At the time of those early matches, the golf course was slightly different than today's layout. In 1925, the purchase of additional land at the northern corner of the property prompted the Club to bring Tillinghast back to change a few holes. Since then, there has been very little change, Robert Trent Jones added some new tees and removed some outdated bunkers in 1965. From 1991 to 1993, Rees Jones assisted Quaker Ridge in restoring all bunkers and adding five new championship and four new forward tees.

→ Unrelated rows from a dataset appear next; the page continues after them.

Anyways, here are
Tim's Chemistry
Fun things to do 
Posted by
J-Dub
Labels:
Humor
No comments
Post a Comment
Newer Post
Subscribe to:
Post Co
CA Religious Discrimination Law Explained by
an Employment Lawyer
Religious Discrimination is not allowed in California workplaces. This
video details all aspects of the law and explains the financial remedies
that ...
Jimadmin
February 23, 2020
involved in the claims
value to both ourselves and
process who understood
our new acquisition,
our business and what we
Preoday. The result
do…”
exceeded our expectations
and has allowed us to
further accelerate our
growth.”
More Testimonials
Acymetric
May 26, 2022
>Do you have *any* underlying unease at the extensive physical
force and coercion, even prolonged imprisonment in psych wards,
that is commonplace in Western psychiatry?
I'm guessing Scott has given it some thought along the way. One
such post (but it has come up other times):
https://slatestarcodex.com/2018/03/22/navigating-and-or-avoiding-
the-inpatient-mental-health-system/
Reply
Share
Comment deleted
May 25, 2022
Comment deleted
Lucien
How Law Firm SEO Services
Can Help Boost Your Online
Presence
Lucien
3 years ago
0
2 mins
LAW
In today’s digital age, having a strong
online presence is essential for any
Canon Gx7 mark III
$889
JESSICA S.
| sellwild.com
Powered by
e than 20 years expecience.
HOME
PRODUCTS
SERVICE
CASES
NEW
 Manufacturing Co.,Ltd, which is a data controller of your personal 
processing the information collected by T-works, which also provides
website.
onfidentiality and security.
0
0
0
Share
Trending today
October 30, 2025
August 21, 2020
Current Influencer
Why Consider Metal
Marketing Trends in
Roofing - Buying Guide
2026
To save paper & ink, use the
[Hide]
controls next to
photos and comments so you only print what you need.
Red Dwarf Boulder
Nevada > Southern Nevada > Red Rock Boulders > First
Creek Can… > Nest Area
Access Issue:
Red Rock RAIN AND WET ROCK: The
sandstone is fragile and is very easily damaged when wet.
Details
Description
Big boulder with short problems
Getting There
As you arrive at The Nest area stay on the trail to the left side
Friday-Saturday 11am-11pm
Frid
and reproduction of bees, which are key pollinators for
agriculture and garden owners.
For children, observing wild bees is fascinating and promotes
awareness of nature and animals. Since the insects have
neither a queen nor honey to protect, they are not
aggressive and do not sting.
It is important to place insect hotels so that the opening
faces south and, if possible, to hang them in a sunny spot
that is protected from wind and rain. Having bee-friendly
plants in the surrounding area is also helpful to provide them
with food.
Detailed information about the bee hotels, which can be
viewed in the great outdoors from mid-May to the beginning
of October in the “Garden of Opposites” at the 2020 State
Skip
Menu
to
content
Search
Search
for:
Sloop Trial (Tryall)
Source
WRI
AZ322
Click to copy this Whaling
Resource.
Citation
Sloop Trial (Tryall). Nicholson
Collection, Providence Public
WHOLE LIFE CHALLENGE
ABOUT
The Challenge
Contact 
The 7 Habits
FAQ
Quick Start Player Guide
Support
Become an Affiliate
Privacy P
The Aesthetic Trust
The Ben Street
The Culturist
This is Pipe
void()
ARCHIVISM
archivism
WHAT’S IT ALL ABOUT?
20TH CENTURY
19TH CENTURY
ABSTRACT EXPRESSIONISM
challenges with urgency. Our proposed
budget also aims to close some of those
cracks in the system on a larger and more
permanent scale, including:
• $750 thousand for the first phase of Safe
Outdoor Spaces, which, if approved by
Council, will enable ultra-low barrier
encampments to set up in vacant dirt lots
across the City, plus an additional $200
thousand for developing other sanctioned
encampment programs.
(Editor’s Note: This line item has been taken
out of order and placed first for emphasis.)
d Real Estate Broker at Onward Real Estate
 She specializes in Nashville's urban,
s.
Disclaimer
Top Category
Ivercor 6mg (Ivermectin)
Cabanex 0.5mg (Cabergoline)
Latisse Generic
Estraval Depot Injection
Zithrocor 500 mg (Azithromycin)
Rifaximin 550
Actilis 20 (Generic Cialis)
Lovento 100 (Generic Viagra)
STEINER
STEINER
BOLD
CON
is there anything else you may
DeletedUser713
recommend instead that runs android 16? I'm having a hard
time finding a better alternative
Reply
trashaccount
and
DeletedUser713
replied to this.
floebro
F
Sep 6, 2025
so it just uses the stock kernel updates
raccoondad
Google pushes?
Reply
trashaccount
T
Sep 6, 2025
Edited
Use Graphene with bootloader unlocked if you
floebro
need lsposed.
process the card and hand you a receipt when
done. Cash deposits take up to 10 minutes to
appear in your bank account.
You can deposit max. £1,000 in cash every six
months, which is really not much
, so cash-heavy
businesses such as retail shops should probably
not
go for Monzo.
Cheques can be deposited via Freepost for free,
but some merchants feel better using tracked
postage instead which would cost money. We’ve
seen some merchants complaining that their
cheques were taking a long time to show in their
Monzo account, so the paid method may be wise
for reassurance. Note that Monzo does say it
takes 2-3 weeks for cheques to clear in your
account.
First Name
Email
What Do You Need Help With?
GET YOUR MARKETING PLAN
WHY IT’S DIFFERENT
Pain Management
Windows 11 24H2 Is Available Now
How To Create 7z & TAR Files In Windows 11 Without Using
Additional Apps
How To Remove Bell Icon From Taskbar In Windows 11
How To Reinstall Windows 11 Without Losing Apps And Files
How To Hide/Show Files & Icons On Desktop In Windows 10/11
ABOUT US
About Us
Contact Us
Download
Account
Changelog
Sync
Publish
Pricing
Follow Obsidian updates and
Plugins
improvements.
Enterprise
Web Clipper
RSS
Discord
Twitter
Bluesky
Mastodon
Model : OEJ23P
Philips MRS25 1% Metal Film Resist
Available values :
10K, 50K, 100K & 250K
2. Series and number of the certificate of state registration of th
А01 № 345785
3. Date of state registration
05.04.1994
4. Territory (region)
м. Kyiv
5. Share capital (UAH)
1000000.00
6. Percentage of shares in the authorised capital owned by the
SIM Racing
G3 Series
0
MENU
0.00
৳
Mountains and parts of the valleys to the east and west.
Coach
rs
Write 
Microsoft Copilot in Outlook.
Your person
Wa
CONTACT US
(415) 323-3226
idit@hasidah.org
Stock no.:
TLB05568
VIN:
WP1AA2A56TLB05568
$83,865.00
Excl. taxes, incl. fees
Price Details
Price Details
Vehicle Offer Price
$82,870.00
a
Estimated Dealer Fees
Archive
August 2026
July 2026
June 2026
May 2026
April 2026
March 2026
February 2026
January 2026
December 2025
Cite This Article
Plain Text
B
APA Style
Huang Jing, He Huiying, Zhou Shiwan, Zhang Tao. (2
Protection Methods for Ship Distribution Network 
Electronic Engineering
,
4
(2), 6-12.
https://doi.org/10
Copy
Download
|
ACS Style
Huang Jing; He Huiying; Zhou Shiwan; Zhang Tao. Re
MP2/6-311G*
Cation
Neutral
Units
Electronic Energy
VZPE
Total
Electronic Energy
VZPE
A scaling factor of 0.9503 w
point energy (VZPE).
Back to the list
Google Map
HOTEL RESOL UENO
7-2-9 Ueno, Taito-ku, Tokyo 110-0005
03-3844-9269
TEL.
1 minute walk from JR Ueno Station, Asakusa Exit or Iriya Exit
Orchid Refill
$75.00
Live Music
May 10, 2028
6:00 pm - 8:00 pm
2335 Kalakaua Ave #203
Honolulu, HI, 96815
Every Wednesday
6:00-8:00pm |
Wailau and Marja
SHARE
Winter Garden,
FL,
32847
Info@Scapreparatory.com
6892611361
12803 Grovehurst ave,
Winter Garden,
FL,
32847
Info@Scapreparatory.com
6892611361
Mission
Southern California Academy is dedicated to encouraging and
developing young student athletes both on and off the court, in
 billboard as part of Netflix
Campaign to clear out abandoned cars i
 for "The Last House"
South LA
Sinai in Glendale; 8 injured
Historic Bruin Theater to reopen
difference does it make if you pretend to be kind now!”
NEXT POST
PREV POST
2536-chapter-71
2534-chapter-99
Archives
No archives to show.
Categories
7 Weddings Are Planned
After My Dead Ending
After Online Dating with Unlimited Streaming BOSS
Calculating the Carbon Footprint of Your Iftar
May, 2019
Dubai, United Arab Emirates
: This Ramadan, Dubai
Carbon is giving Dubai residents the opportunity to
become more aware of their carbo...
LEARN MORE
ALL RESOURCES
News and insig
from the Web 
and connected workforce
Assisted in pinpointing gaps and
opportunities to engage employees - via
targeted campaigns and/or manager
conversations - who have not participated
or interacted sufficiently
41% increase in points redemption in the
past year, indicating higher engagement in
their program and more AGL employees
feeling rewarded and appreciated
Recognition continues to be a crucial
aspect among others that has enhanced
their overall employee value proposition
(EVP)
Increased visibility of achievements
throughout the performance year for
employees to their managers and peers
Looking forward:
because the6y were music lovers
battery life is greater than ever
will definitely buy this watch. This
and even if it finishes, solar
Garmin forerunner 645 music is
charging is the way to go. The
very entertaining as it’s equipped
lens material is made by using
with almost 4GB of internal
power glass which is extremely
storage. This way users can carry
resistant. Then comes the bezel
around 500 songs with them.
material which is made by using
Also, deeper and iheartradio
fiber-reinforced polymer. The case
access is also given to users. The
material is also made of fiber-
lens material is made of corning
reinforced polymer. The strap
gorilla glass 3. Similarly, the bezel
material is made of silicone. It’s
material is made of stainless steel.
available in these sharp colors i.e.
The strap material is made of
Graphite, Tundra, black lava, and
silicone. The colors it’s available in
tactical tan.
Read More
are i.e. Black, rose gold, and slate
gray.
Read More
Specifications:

The golf course continues to stand the test of time. During the 1974 U.S. Open at Winged Foot, Jack Nicklaus, was asked whether he thought that Winged Foot was the greatest course in the world. Nicklaus replied: "That may be, but there is quite a golf course down the street." In 1969, Jimmy Demaret described "Quaker Ridge as the most underrated Golf Course in the New York Area, because it has never been host course to a major championship." Demaret stated: "I'd like to go on record as saying it would be a tough test of golf for any tournament – the U.S. Open and the PGA included." Two-time PGA Champion Paul Runyon, who played the 1936 Metropolitan Open at Quaker, described Quaker Ridge as, , "the greatest golf course in the world."
Finally, two-time Masters Champion Ben Crenshaw, said of Quaker Ridge: "It is so much of a treat to play. There is such a beautiful mix of holes at Quaker Ridge; it is truly a Tillinghast gem. I am sure the membership is very proud of their course."